- Data section -
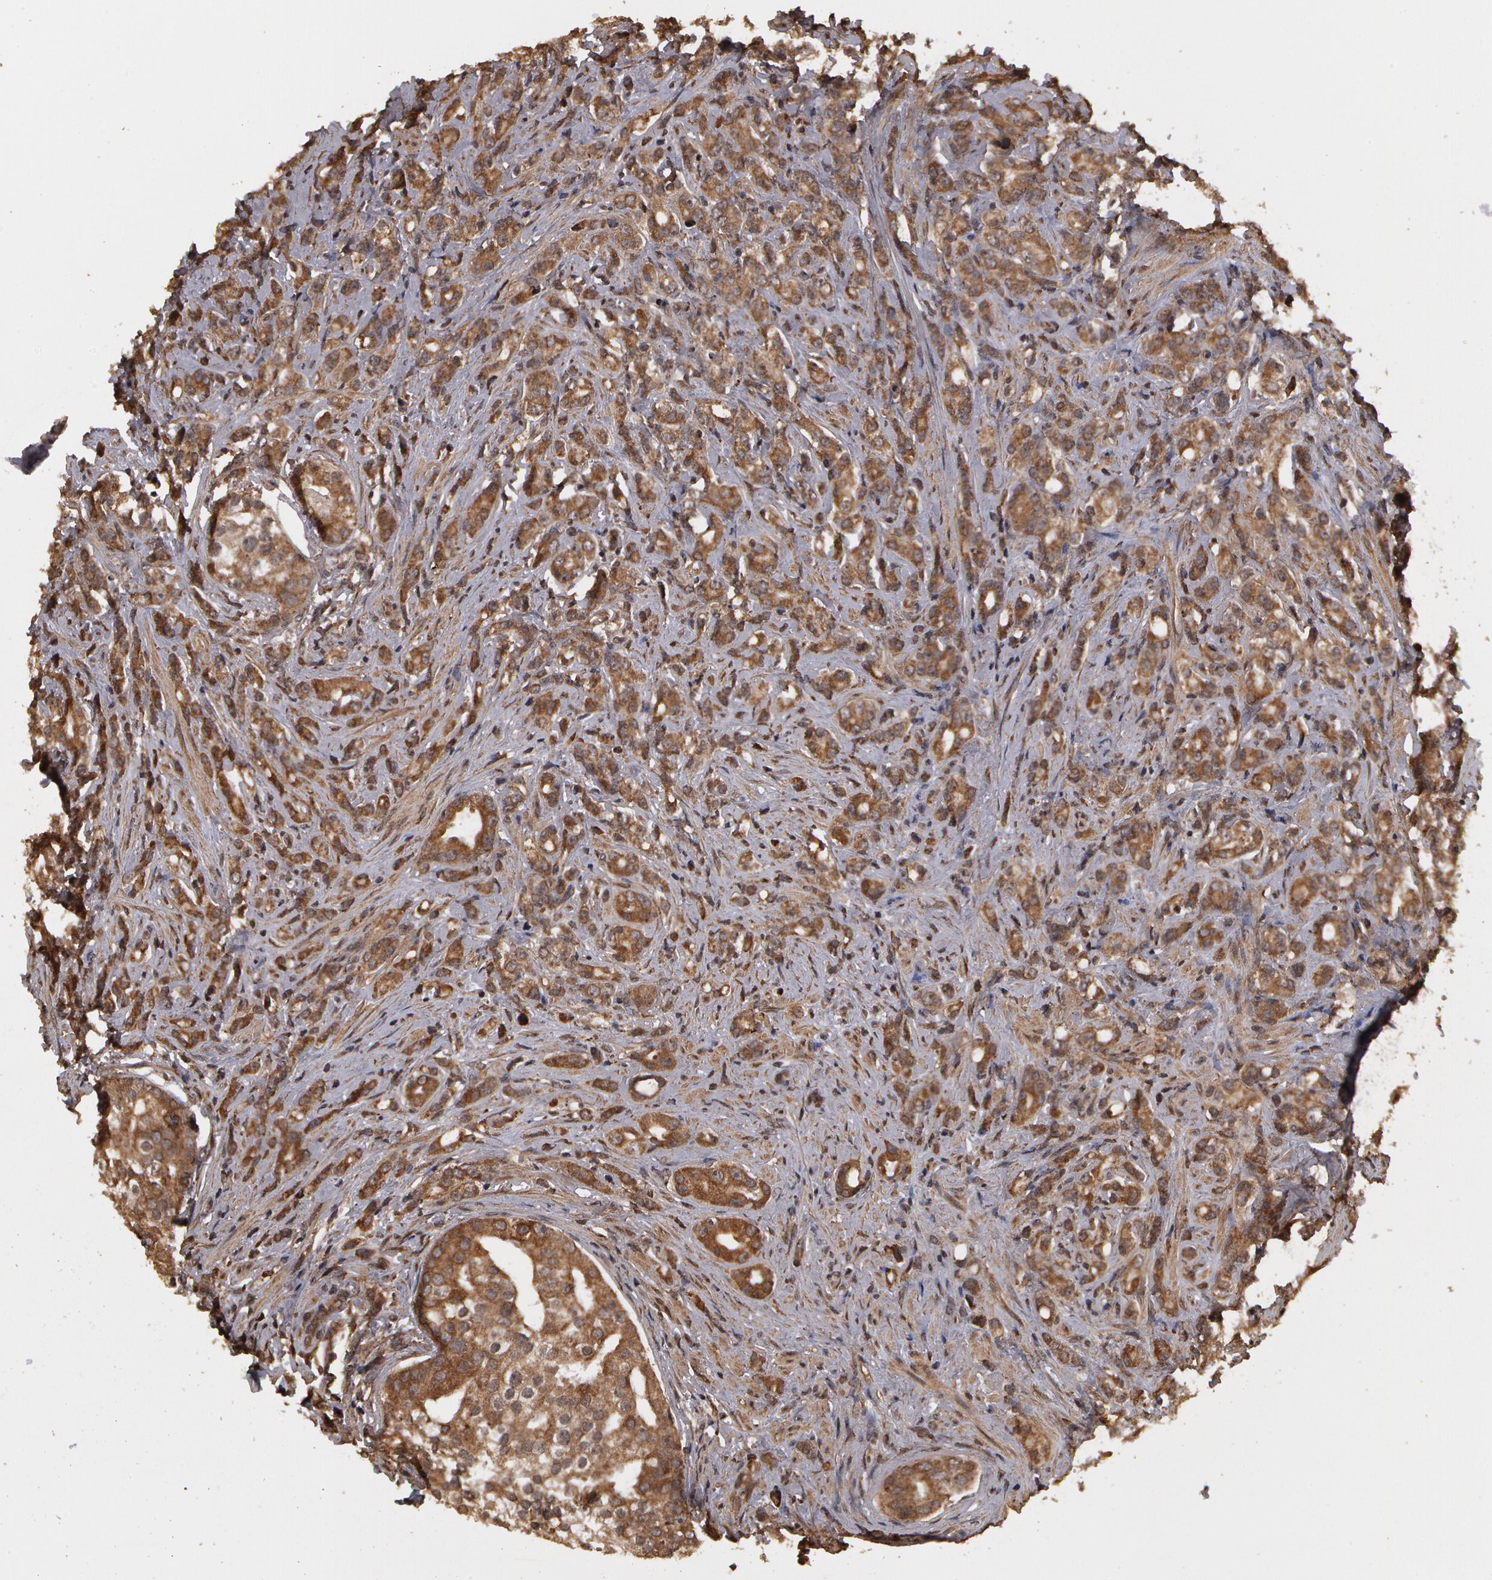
{"staining": {"intensity": "weak", "quantity": ">75%", "location": "cytoplasmic/membranous"}, "tissue": "prostate cancer", "cell_type": "Tumor cells", "image_type": "cancer", "snomed": [{"axis": "morphology", "description": "Adenocarcinoma, Medium grade"}, {"axis": "topography", "description": "Prostate"}], "caption": "Immunohistochemistry (IHC) micrograph of neoplastic tissue: adenocarcinoma (medium-grade) (prostate) stained using immunohistochemistry demonstrates low levels of weak protein expression localized specifically in the cytoplasmic/membranous of tumor cells, appearing as a cytoplasmic/membranous brown color.", "gene": "CALR", "patient": {"sex": "male", "age": 59}}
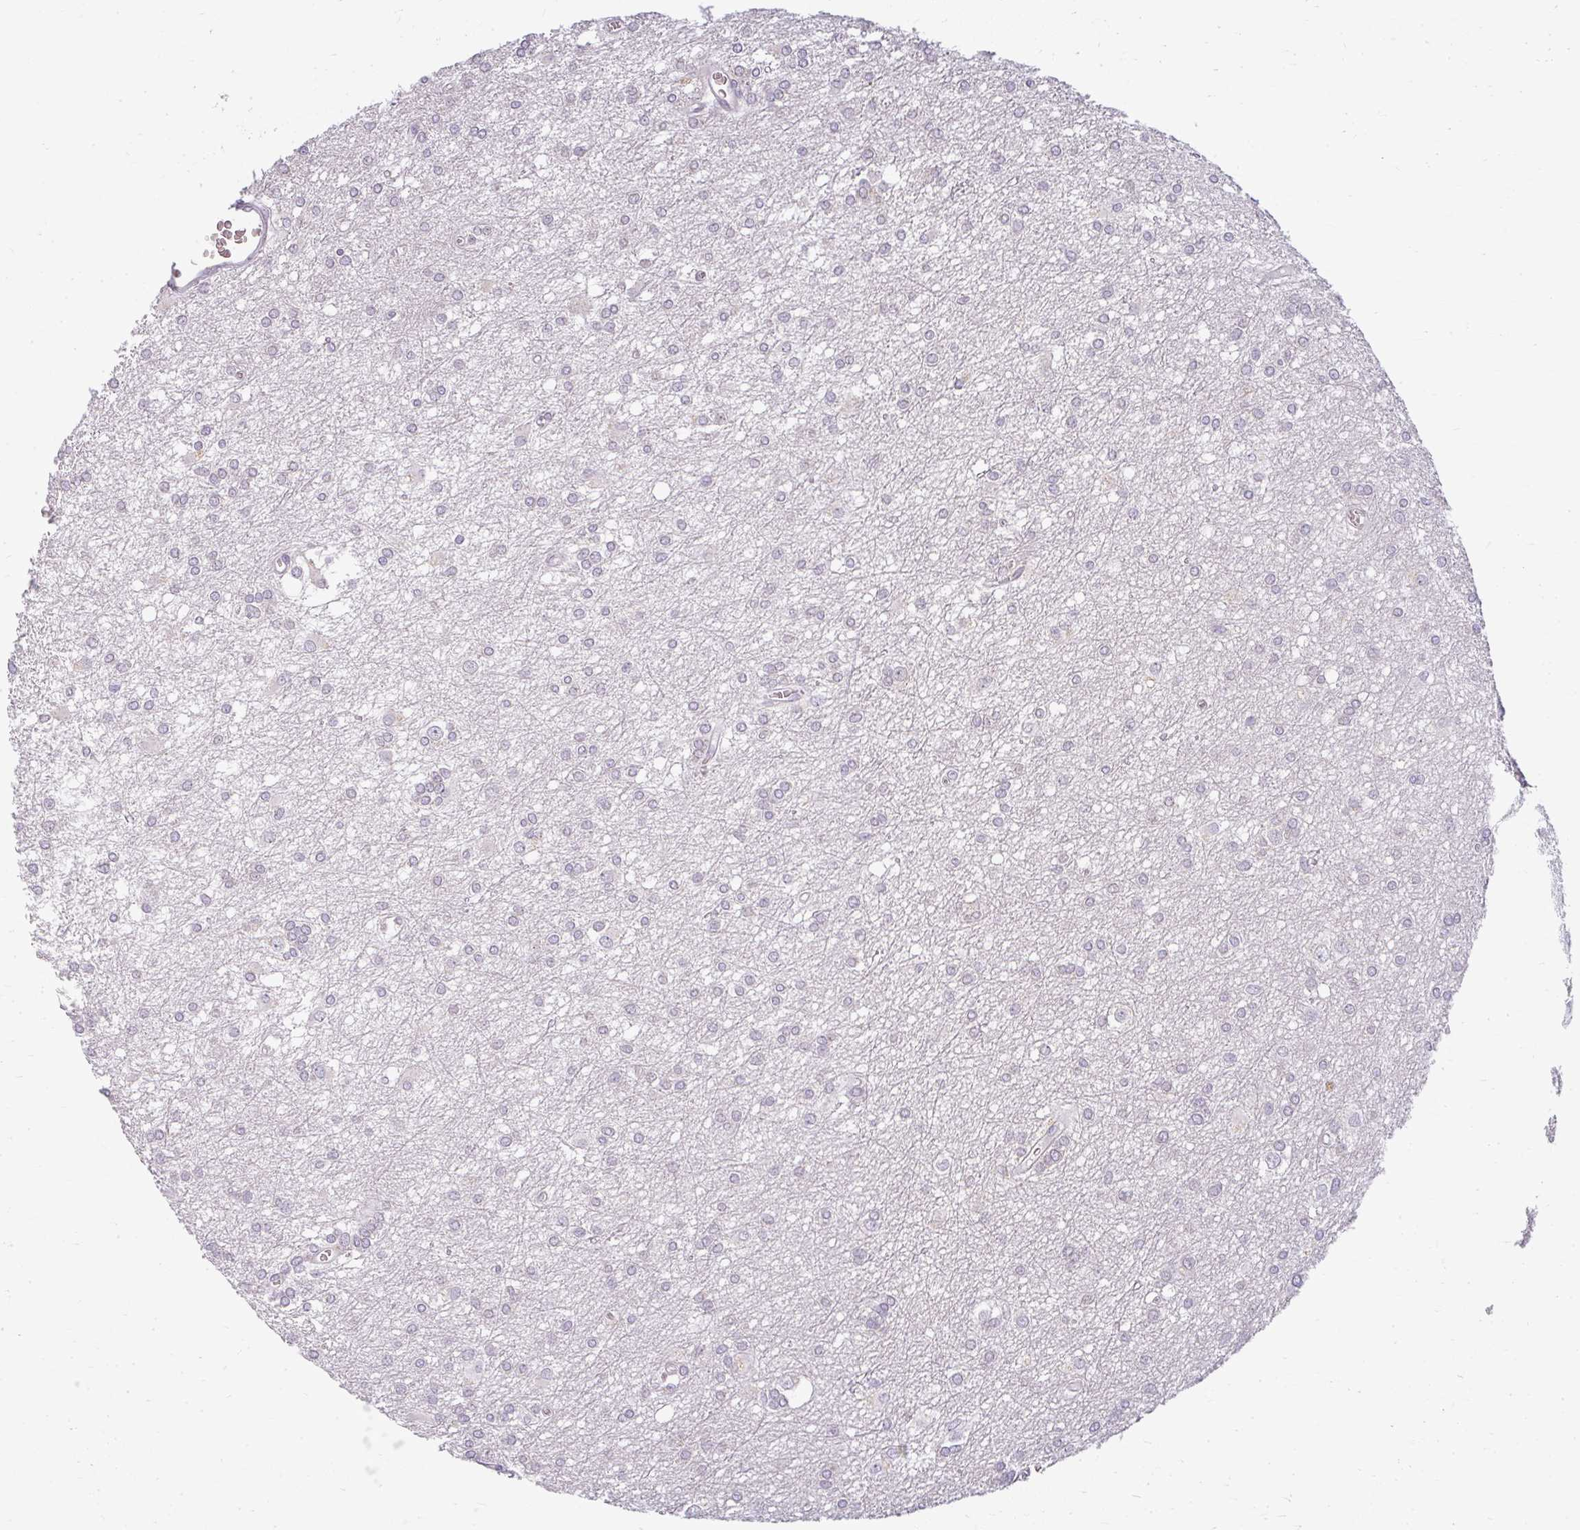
{"staining": {"intensity": "negative", "quantity": "none", "location": "none"}, "tissue": "glioma", "cell_type": "Tumor cells", "image_type": "cancer", "snomed": [{"axis": "morphology", "description": "Glioma, malignant, High grade"}, {"axis": "topography", "description": "Brain"}], "caption": "Tumor cells show no significant expression in high-grade glioma (malignant).", "gene": "ZFYVE26", "patient": {"sex": "male", "age": 48}}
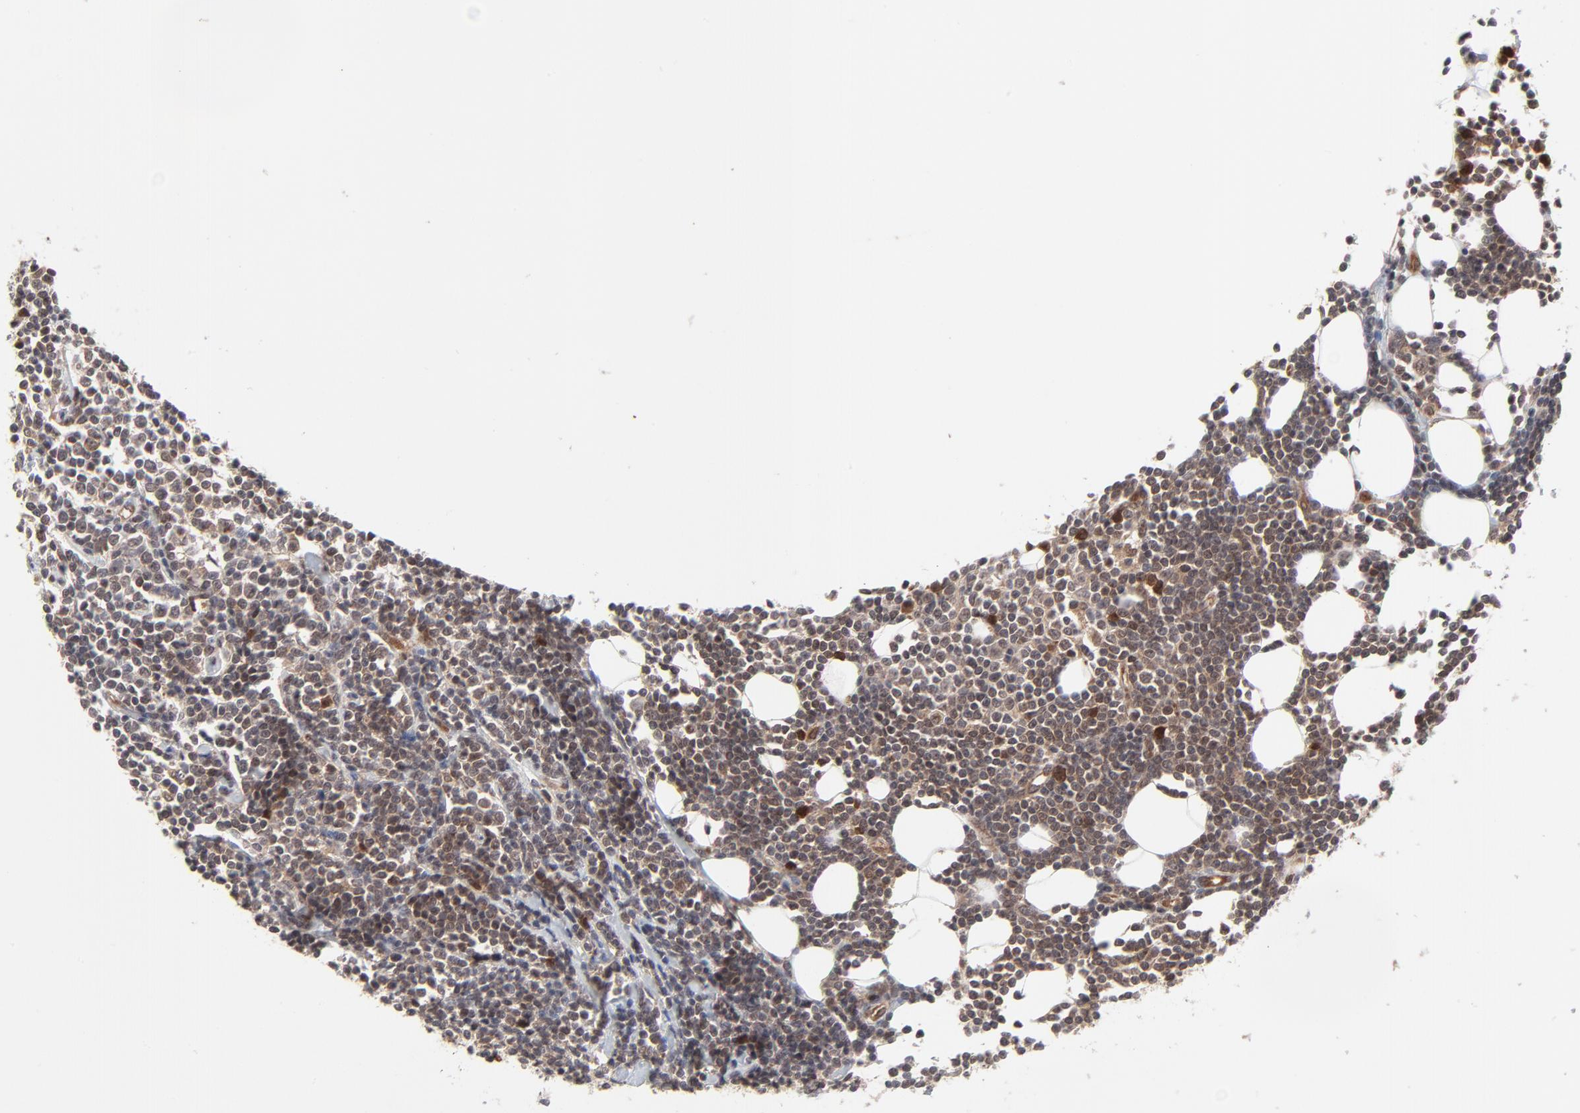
{"staining": {"intensity": "weak", "quantity": ">75%", "location": "cytoplasmic/membranous"}, "tissue": "lymphoma", "cell_type": "Tumor cells", "image_type": "cancer", "snomed": [{"axis": "morphology", "description": "Malignant lymphoma, non-Hodgkin's type, Low grade"}, {"axis": "topography", "description": "Soft tissue"}], "caption": "High-magnification brightfield microscopy of malignant lymphoma, non-Hodgkin's type (low-grade) stained with DAB (3,3'-diaminobenzidine) (brown) and counterstained with hematoxylin (blue). tumor cells exhibit weak cytoplasmic/membranous expression is appreciated in about>75% of cells. (DAB = brown stain, brightfield microscopy at high magnification).", "gene": "CASP10", "patient": {"sex": "male", "age": 92}}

- Exercise -
The required output is the listing above reproduced exactly, pictures removed.

- Response area -
{"staining": {"intensity": "weak", "quantity": ">75%", "location": "cytoplasmic/membranous"}, "tissue": "prostate cancer", "cell_type": "Tumor cells", "image_type": "cancer", "snomed": [{"axis": "morphology", "description": "Adenocarcinoma, Medium grade"}, {"axis": "topography", "description": "Prostate"}], "caption": "Immunohistochemistry (IHC) micrograph of neoplastic tissue: adenocarcinoma (medium-grade) (prostate) stained using immunohistochemistry demonstrates low levels of weak protein expression localized specifically in the cytoplasmic/membranous of tumor cells, appearing as a cytoplasmic/membranous brown color.", "gene": "CALR", "patient": {"sex": "male", "age": 59}}
{"staining": {"intensity": "negative", "quantity": "none", "location": "none"}, "tissue": "glioma", "cell_type": "Tumor cells", "image_type": "cancer", "snomed": [{"axis": "morphology", "description": "Glioma, malignant, High grade"}, {"axis": "topography", "description": "Brain"}], "caption": "Tumor cells show no significant expression in high-grade glioma (malignant).", "gene": "ZFYVE26", "patient": {"sex": "male", "age": 48}}
{"staining": {"intensity": "weak", "quantity": ">75%", "location": "cytoplasmic/membranous"}, "tissue": "lymphoma", "cell_type": "Tumor cells", "image_type": "cancer", "snomed": [{"axis": "morphology", "description": "Malignant lymphoma, non-Hodgkin's type, Low grade"}, {"axis": "topography", "description": "Soft tissue"}], "caption": "High-magnification brightfield microscopy of malignant lymphoma, non-Hodgkin's type (low-grade) stained with DAB (3,3'-diaminobenzidine) (brown) and counterstained with hematoxylin (blue). tumor cells exhibit weak cytoplasmic/membranous expression is appreciated in about>75% of cells. (DAB = brown stain, brightfield microscopy at high magnification).", "gene": "CASP10", "patient": {"sex": "male", "age": 92}}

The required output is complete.